Since then, the book has courted controversy including being censored in China and earning a lawsuit from the US Justice Department.
The latter is our focus today.
The US government argued that Snowden had not allowed it to review his work prior to publication and in doing so had breached secrecy agreements.
As Snowden had been employed by the National Security Agency before he blew the whistle on its activities, it appears he is beholden to those rules.
As such, Judge Liam O’Grady has sided with government and ruled it was entitled to the profits generated from Permanent Record.
“Snowden’s public comments and displays, which occurred without the prepublication review, breached the CIA and NSA Secrecy agreements and their attendant fiduciary duties,” O’Grady said.
“Because both the CIA and NSA Secrecy Agreements prohibit unauthorized publication of certain information, and Snowden’s speeches and visual aids disclose those types of information the Government is entitled to summary judgement,” the judge concluded.

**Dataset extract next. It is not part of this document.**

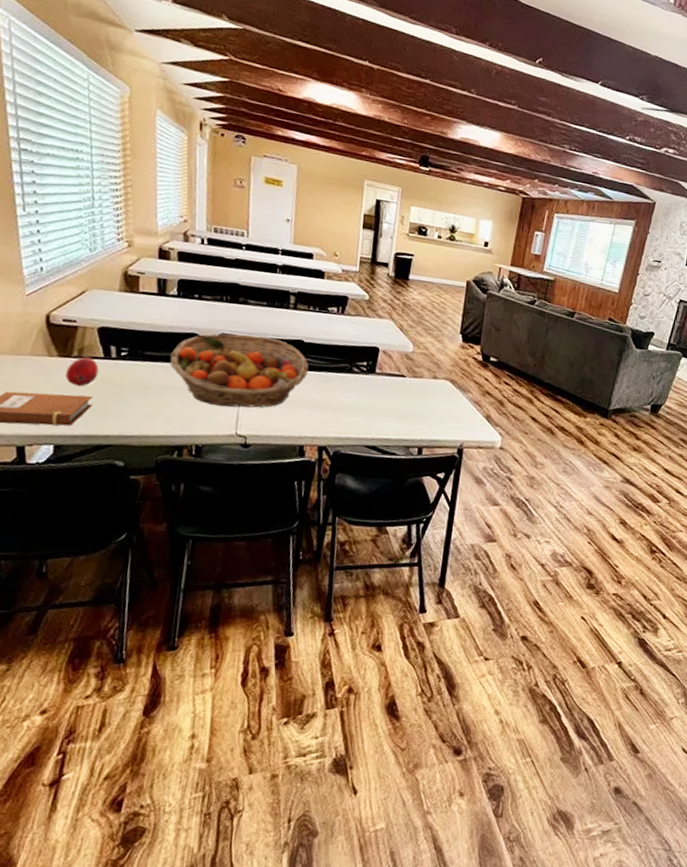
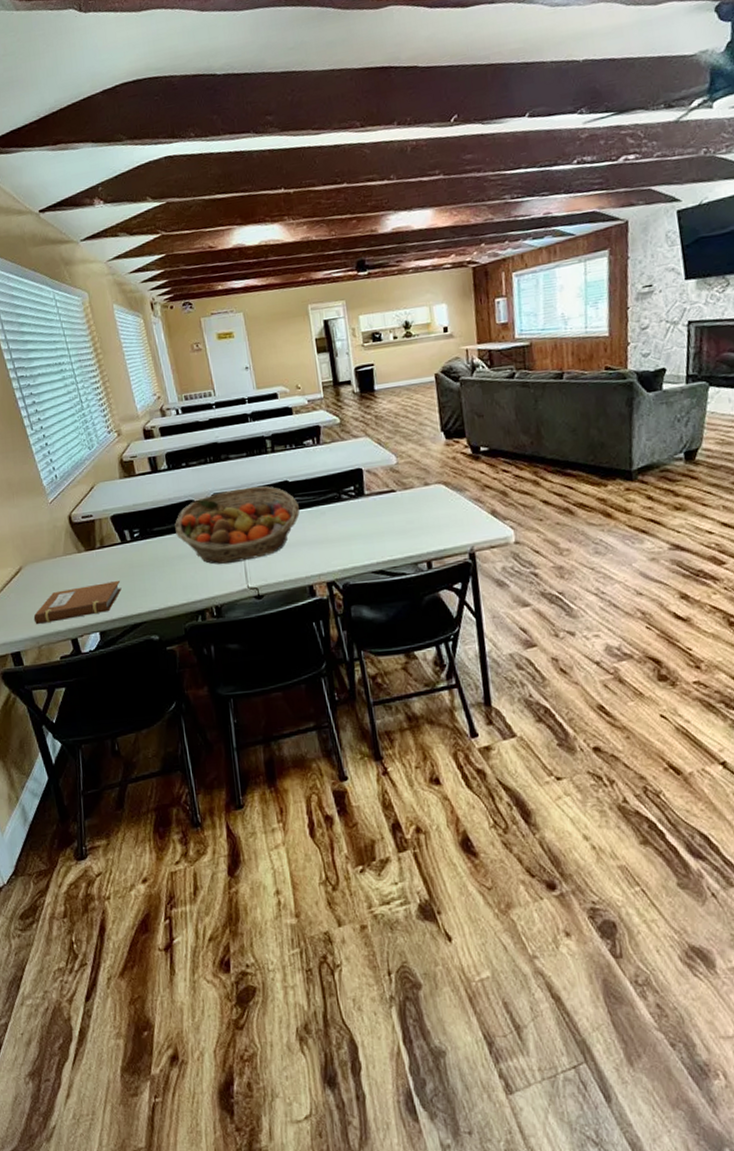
fruit: present [65,357,99,387] -> none [94,545,120,575]

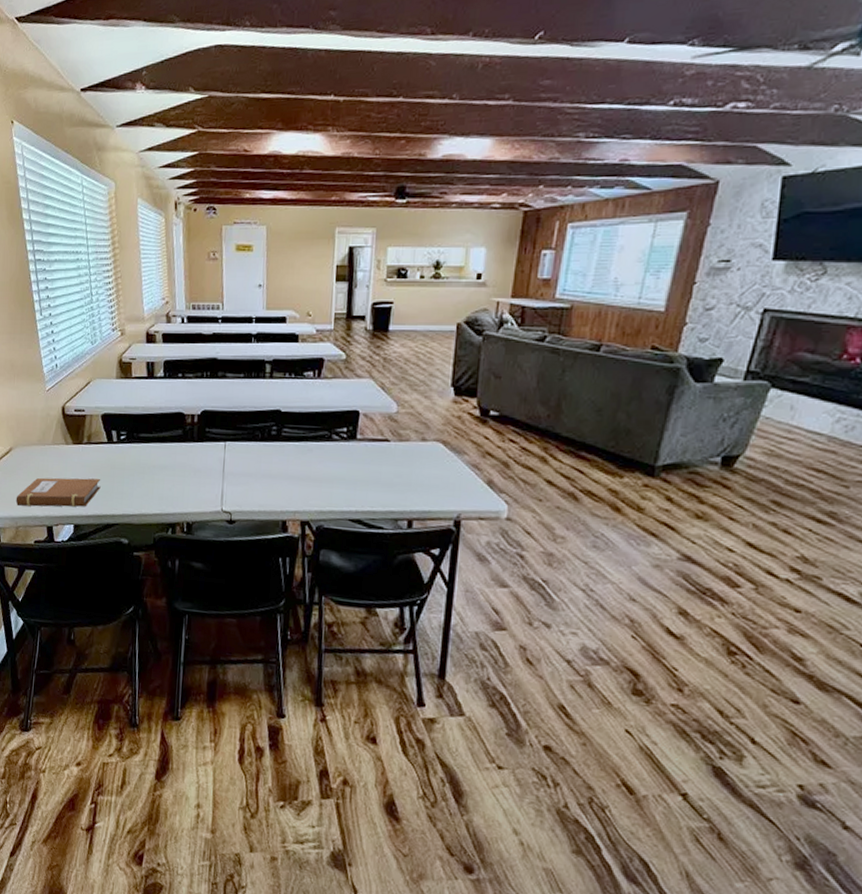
fruit basket: present [175,486,300,565] -> none [161,409,287,484]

According to The Verge, a senior attorney at the American Civil Liberities Union who worked on Snowden’s legal team, Brett Max Kaufman, will review their options.
“It’s more clear than ever that the unfair and opaque prepublication review system affecting millions of former government employees needs major reforms,” said Kaufman
The idea that the NSA and CIA would have given Snowden’s book a fair shake is questionable but as O’Grady pointed out, because that never happened, determining what would have happened is impossible.
What Snowden does next is unclear but since he is no longer making a profit from the book we do wonder if he’ll simply put it online for free. Sure it’s a stretch but Snowden went so far as to translate the censored sections of Permanent Record and post them online for free.
The man is not above such things and the next few days should prove interesting.